**What you have to do:** Output the first line below and each one after it, exactly, up to and including the line holding "Fig. 1 a Pressure". Pictures should not be copied.

**Data block:**
<<<<

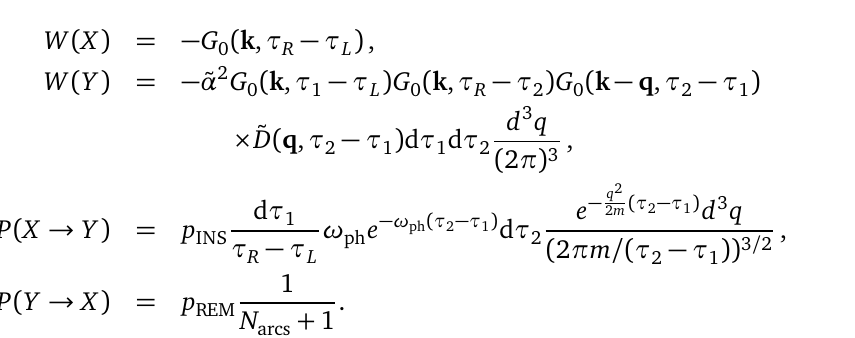
1 and τ , A B and τ . After the update, the 1 2 − q 1 2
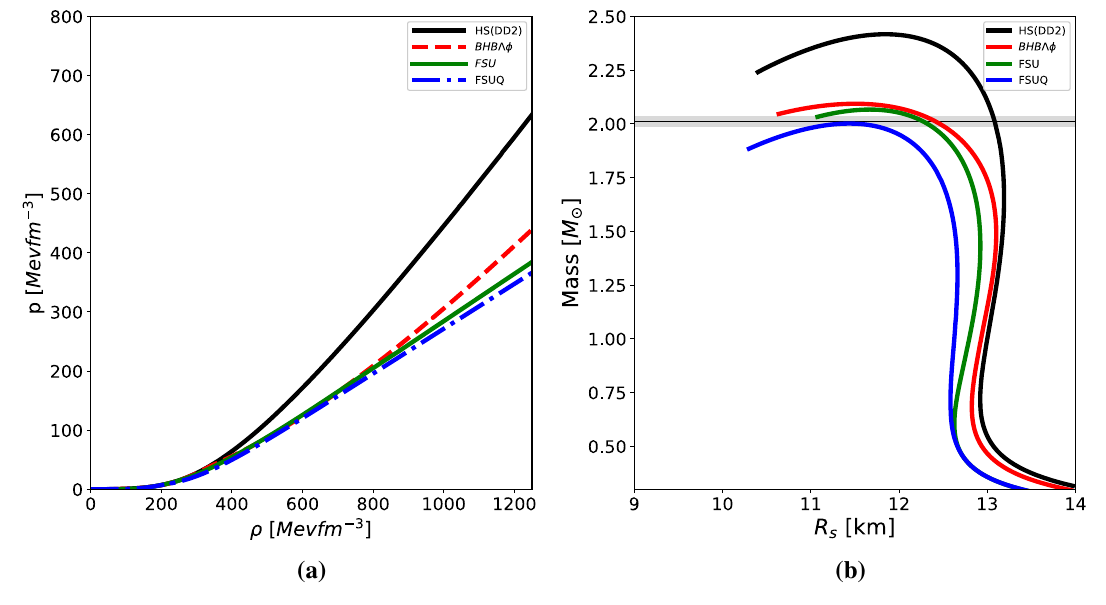
Fig. 1 a Pressure vs energy density curve of the EoS under study. b GR MR curves of EoS Table 1 Maximum mass and corresponding radius of the NS for a = 0 (GR); a = 50 for non-perturbative (NP) f ( R ) and a = 0.2 for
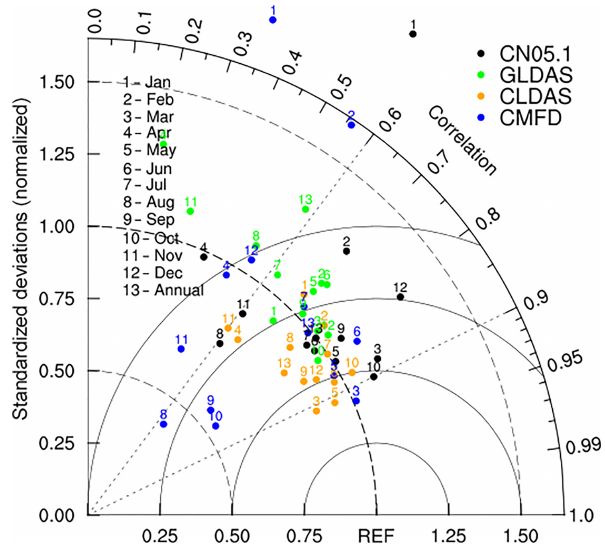
Figure 7. Taylor diagram summarizing the performance of monthly and annual mean precipitation from CN05.1 (black), CMFD (blue), CLDAS (orange) and GLDAS (green) relative to mutually indepen- dent rain gauge observations from MWR.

>>>>

**Result for this task:**
1 and τ , A B and τ . After the update, the 1 2 − q 1 2
Fig. 1 a Pressure vs energy density curve of the EoS under study. b GR MR curves of EoS Table 1 Maximum mass and corresponding radius of the NS for a = 0 (GR); a = 50 for non-perturbative (NP) f ( R ) and a = 0.2 for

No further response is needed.